Multithread Face Recognition in Cloud

1Department of Computer Science and Engineering, National Institute of Technology Durgapur, Durgapur, Bardhaman, West Bengal 713205, India
2Department of Computer Science and Engineering, Jalpaiguri Government Engineering College, Jalpaiguri, West Bengal 735102, India

Received 12 June 2016; Revised 13 September 2016; Accepted 12 October 2016

Academic Editor: Carlos Ruiz

Copyright © 2016 Dakshina Ranjan Kisku and Srinibas Rana. This is an open access article distributed under the Creative Commons Attribution License, which permits unrestricted use, distribution, and reproduction in any medium, provided the original work is properly cited.
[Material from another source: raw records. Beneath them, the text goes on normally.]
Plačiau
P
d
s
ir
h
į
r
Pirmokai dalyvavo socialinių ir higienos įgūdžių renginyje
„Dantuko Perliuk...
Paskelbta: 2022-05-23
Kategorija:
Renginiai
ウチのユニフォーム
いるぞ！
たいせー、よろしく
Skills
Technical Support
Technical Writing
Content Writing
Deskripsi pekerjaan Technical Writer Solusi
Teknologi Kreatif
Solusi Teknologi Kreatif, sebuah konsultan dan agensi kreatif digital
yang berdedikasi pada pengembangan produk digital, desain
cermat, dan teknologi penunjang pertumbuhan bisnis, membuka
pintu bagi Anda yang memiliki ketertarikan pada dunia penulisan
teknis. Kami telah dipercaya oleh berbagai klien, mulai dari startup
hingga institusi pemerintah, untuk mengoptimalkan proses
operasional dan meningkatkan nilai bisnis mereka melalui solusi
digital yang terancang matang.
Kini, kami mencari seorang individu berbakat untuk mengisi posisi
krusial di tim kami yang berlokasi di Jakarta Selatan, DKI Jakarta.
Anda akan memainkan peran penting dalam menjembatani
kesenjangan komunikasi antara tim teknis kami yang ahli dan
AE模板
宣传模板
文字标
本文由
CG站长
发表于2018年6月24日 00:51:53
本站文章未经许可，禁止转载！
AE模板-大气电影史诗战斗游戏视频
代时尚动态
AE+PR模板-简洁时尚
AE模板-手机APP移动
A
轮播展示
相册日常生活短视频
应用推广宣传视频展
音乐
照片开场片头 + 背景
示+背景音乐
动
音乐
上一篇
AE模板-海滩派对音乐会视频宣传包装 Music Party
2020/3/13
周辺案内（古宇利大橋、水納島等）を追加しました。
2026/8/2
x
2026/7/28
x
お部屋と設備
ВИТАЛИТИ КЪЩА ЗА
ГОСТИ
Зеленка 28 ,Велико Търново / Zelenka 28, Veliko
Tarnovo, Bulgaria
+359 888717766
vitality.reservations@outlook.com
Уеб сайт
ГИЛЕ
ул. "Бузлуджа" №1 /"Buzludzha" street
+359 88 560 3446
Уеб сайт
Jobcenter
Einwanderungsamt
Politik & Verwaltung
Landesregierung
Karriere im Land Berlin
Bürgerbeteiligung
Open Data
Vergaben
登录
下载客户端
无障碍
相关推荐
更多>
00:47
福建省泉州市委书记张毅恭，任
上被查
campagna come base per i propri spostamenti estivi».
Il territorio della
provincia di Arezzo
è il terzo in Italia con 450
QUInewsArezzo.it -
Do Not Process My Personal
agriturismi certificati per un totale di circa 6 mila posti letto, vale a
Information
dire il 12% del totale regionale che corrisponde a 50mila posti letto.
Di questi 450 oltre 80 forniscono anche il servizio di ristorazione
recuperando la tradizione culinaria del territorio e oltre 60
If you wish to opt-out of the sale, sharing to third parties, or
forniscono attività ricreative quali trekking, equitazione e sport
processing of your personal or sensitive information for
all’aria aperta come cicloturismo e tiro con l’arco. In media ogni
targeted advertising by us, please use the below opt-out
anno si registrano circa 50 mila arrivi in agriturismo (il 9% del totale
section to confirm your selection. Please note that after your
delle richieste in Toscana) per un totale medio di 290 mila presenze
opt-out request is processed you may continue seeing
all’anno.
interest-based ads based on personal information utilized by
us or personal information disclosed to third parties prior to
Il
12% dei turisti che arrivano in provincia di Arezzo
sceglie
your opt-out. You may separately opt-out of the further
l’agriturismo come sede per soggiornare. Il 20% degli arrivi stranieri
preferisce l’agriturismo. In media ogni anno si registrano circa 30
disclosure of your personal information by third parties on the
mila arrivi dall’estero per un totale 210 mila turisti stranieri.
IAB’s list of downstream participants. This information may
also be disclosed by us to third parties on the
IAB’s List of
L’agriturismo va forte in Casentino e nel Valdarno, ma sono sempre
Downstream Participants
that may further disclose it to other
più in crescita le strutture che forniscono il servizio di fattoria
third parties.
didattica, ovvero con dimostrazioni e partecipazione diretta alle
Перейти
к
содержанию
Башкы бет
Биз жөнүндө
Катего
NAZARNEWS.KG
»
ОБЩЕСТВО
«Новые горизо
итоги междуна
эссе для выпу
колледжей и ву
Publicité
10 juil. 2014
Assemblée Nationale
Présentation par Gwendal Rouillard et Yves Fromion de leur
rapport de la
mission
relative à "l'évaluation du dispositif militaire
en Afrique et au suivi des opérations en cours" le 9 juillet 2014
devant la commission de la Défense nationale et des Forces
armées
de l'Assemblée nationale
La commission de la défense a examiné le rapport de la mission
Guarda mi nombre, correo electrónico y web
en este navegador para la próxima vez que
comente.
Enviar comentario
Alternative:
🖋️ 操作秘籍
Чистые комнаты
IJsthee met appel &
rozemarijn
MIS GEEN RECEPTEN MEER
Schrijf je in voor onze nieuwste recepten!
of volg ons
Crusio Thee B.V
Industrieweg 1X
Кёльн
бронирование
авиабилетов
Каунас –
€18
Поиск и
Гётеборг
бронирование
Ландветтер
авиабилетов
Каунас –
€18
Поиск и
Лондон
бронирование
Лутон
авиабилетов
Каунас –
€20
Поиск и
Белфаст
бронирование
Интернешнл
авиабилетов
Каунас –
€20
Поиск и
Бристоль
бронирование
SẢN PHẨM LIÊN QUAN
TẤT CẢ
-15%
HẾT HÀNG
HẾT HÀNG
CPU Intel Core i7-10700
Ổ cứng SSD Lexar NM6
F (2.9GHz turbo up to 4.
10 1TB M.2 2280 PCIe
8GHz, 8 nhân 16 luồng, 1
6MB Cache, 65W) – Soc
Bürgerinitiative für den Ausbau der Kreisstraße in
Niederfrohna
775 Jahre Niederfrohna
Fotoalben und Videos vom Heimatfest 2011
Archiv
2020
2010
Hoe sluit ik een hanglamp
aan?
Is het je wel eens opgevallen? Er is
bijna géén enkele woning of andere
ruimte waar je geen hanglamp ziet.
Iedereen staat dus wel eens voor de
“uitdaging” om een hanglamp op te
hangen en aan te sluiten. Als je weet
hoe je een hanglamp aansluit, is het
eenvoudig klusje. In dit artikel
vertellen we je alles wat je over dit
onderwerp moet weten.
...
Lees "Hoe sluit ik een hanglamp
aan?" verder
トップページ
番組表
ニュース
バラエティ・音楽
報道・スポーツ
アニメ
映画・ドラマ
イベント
Faces are highly challenging and dynamic objects that are employed as biometrics evidence in identity verification. Recently, biometrics systems have proven to be an essential security tools, in which bulk matching of enrolled people and watch lists is performed every day. To facilitate this process, organizations with large computing facilities need to maintain these facilities. To minimize the burden of maintaining these costly facilities for enrollment and recognition, multinational companies can transfer this responsibility to third-party vendors who can maintain cloud computing infrastructures for recognition. In this paper, we showcase cloud computing-enabled face recognition, which utilizes PCA-characterized face instances and reduces the number of invariant SIFT points that are extracted from each face. To achieve high interclass and low intraclass variances, a set of six PCA-characterized face instances is computed on columns of each face image by varying the number of principal components. Extracted SIFT keypoints are fused using sum and max fusion rules. A novel cohort selection technique is applied to increase the total performance. The proposed protomodel is tested on BioID and FEI face databases, and the efficacy of the system is proven based on the obtained results. We also compare the proposed method with other well-known methods.